Marotta evidentemente preferisce che parlino le immagini, e quelle dicono che il gol di Krstovic era valido, ma che il rigore su Frattesi c'era. O che al limite che lo facciano gli amici. Così il braccio di Ricci nel derby e il calcio di Scalvini diventano per molti la ritorsione del caso Bastoni, con gli arbitri che bruciati dalla simulazione si vendicano negando all'Inter anche l'evidenza. Una volta erano errori, adesso sarebbero vendetta. Resta che fare l'arbitro non è semplice, ma molti sono scarsi. Resta che punire chi sbaglia mandandolo ad arbitrare in Serie B è un'ingiustizia (per la Serie B) e che togliere Gariglio dal campo perché inadatto (2023), per spostarlo nella sala Var di Lissone, è una follia. Il sistema arbitri è da rifondare e Inter-Atalanta contribuirà a farlo.

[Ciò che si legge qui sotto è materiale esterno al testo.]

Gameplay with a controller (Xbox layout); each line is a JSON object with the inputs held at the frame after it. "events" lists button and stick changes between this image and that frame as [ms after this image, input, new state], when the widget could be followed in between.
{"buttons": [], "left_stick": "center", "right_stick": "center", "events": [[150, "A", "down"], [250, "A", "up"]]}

Poi però c'è l'altro piano ed è quello della squadra. Dov'è finita l'Inter dominante che da un derby all'altro ha vinto 14 partite su 15? Del Bodo, inutile riparlare, anche se già nella partita di ritorno erano mancati ritmo, convinzione e aggressività per provare una difficile rimonta.

Sorvoliamo sulla scampagnata a Como con la squadra B, lì la scelta è stata risparmiare forze per preparare il derby. Ma su come l'Inter ha giocato contro Milan e ancora di più Atalanta è necessario approfondire. La Dea aveva 2 giorni di riposo in meno ed è l'unica squadra che in Serie A ha fatto più partite dell'Inter (43 a 42). Eppure sabato quelli stanchi sembravano gli uomini di Chivu.

Quando Palladino ha accelerato, l'Inter non ha saputo reagire, non ce l'ha fatta proprio con le gambe. Da mesi radio propaganda diffonde dispacci su una preparazione fisica finalmente adeguata, dopo il calo nel finale della scorsa stagione. Chi l'avrebbe mai detto, a vedere l'Inter di sabato.